[WHAT YOU ARE ASKED TO DO]: Beginning with the line containing "39: (410, 244, 2.93)", write out each line exactly through the end of the listing, and skip all pictures.

=== Begin Enclosure ===

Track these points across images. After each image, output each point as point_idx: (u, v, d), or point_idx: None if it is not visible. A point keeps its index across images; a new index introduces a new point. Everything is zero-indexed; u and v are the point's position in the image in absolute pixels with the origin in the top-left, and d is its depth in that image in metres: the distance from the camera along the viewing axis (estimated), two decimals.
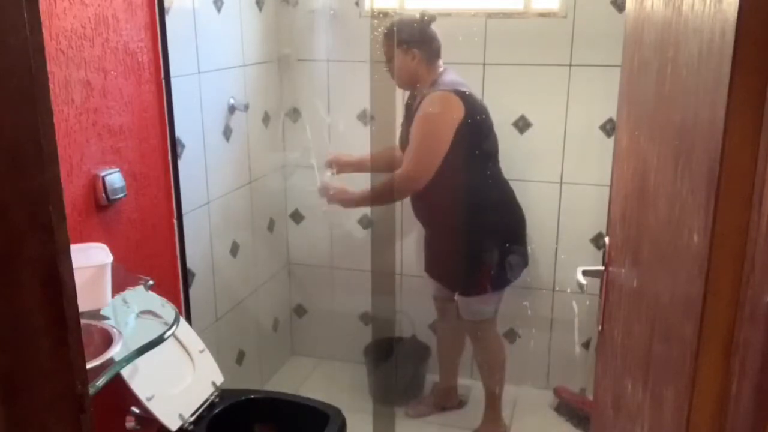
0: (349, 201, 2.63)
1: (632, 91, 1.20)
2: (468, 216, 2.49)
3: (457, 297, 2.61)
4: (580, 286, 1.44)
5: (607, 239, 1.39)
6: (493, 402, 2.73)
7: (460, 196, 2.49)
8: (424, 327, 3.01)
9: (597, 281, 1.40)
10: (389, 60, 2.47)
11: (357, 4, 2.78)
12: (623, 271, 1.21)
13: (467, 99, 2.36)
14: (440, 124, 2.37)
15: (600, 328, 1.39)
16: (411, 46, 2.41)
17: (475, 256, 2.52)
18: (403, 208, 2.86)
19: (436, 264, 2.66)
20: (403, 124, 2.58)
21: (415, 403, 2.90)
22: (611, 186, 1.42)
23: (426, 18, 2.44)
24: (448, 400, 2.89)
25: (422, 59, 2.41)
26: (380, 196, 2.58)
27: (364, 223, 3.03)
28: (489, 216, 2.50)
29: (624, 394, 1.14)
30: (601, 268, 1.38)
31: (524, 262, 2.60)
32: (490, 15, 2.65)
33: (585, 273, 1.44)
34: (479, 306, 2.60)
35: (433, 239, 2.62)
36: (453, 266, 2.59)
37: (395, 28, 2.45)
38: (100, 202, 1.82)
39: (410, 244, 2.93)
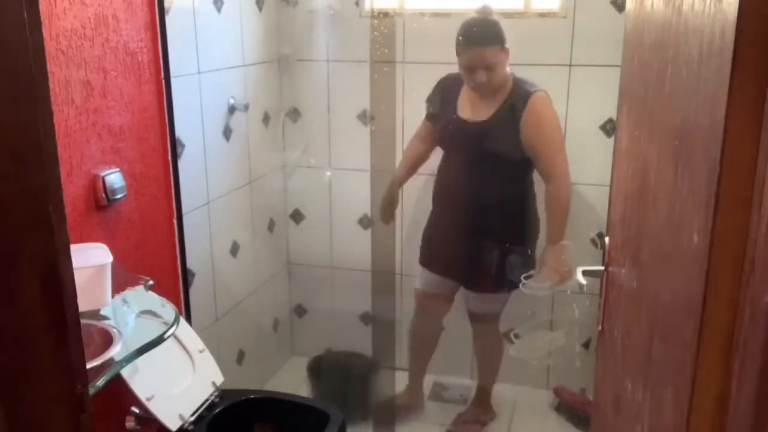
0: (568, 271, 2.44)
1: (632, 91, 1.20)
2: (506, 215, 2.50)
3: (470, 293, 2.62)
4: (580, 286, 1.44)
5: (607, 239, 1.39)
6: (483, 393, 2.76)
7: (503, 195, 2.48)
8: None
9: (597, 281, 1.40)
10: (478, 68, 2.29)
11: (357, 4, 2.78)
12: (623, 271, 1.21)
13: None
14: (557, 122, 2.43)
15: (600, 328, 1.39)
16: (504, 42, 2.32)
17: (498, 255, 2.52)
18: (403, 208, 2.85)
19: (447, 258, 2.63)
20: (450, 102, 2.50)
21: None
22: (611, 186, 1.42)
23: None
24: (414, 401, 2.84)
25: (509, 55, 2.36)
26: (562, 223, 2.45)
27: (364, 223, 3.03)
28: (526, 216, 2.52)
29: (624, 394, 1.14)
30: (601, 268, 1.38)
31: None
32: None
33: (585, 273, 1.44)
34: (492, 304, 2.63)
35: (454, 234, 2.60)
36: (474, 262, 2.58)
37: (491, 29, 2.32)
38: (100, 202, 1.82)
39: (410, 244, 2.92)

=== End Enclosure ===

[OUTPUT BELOW]:
39: (410, 244, 2.93)
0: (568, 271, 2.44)
1: (632, 91, 1.20)
2: (506, 215, 2.50)
3: (470, 293, 2.62)
4: (580, 286, 1.44)
5: (607, 239, 1.39)
6: (483, 393, 2.76)
7: (503, 195, 2.48)
8: None
9: (597, 281, 1.40)
10: (478, 68, 2.29)
11: (357, 4, 2.78)
12: (623, 271, 1.21)
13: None
14: (557, 122, 2.43)
15: (600, 328, 1.39)
16: (504, 42, 2.32)
17: (498, 255, 2.52)
18: (403, 208, 2.85)
19: (447, 258, 2.63)
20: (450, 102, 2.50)
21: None
22: (611, 186, 1.42)
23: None
24: (414, 401, 2.84)
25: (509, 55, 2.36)
26: (562, 223, 2.45)
27: (364, 223, 3.03)
28: (526, 216, 2.52)
29: (624, 394, 1.14)
30: (601, 268, 1.38)
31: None
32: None
33: (585, 273, 1.44)
34: (492, 304, 2.63)
35: (454, 234, 2.60)
36: (474, 262, 2.58)
37: (491, 29, 2.32)
38: (100, 202, 1.82)
39: (410, 244, 2.92)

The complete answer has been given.